*What is needed*:
Reproduce the listing below, changing every occurrence of "series" to "data set" and leaving everything else unchanged.

*Record set*:
####################

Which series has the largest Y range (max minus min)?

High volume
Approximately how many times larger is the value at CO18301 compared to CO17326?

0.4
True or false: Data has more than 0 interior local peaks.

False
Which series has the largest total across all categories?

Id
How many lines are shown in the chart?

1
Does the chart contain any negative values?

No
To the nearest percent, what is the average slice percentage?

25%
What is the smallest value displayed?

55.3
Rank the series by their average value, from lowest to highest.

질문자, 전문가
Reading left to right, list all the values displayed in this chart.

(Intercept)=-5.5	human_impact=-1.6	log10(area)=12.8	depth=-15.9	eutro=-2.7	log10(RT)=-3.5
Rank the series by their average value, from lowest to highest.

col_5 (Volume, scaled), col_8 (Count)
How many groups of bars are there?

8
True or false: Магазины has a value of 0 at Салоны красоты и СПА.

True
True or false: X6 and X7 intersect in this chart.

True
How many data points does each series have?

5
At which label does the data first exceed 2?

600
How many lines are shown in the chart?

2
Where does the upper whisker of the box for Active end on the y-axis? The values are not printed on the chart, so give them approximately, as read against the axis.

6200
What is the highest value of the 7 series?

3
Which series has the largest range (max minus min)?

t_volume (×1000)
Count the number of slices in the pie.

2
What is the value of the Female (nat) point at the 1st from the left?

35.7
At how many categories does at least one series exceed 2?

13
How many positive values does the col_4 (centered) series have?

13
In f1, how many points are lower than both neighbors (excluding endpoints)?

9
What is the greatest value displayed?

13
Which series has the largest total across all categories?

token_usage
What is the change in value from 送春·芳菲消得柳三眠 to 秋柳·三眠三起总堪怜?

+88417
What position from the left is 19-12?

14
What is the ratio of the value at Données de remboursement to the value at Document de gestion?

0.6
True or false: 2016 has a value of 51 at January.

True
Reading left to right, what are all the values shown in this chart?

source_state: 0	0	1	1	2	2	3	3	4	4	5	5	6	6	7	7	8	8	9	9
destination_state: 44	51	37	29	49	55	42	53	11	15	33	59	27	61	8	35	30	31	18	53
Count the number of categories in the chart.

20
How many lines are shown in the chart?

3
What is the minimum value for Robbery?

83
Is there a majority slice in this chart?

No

####################

*Exercise result*:
Which data set has the largest Y range (max minus min)?

High volume
Approximately how many times larger is the value at CO18301 compared to CO17326?

0.4
True or false: Data has more than 0 interior local peaks.

False
Which data set has the largest total across all categories?

Id
How many lines are shown in the chart?

1
Does the chart contain any negative values?

No
To the nearest percent, what is the average slice percentage?

25%
What is the smallest value displayed?

55.3
Rank the data set by their average value, from lowest to highest.

질문자, 전문가
Reading left to right, list all the values displayed in this chart.

(Intercept)=-5.5	human_impact=-1.6	log10(area)=12.8	depth=-15.9	eutro=-2.7	log10(RT)=-3.5
Rank the data set by their average value, from lowest to highest.

col_5 (Volume, scaled), col_8 (Count)
How many groups of bars are there?

8
True or false: Магазины has a value of 0 at Салоны красоты и СПА.

True
True or false: X6 and X7 intersect in this chart.

True
How many data points does each data set have?

5
At which label does the data first exceed 2?

600
How many lines are shown in the chart?

2
Where does the upper whisker of the box for Active end on the y-axis? The values are not printed on the chart, so give them approximately, as read against the axis.

6200
What is the highest value of the 7 data set?

3
Which data set has the largest range (max minus min)?

t_volume (×1000)
Count the number of slices in the pie.

2
What is the value of the Female (nat) point at the 1st from the left?

35.7
At how many categories does at least one data set exceed 2?

13
How many positive values does the col_4 (centered) data set have?

13
In f1, how many points are lower than both neighbors (excluding endpoints)?

9
What is the greatest value displayed?

13
Which data set has the largest total across all categories?

token_usage
What is the change in value from 送春·芳菲消得柳三眠 to 秋柳·三眠三起总堪怜?

+88417
What position from the left is 19-12?

14
What is the ratio of the value at Données de remboursement to the value at Document de gestion?

0.6
True or false: 2016 has a value of 51 at January.

True
Reading left to right, what are all the values shown in this chart?

source_state: 0	0	1	1	2	2	3	3	4	4	5	5	6	6	7	7	8	8	9	9
destination_state: 44	51	37	29	49	55	42	53	11	15	33	59	27	61	8	35	30	31	18	53
Count the number of categories in the chart.

20
How many lines are shown in the chart?

3
What is the minimum value for Robbery?

83
Is there a majority slice in this chart?

No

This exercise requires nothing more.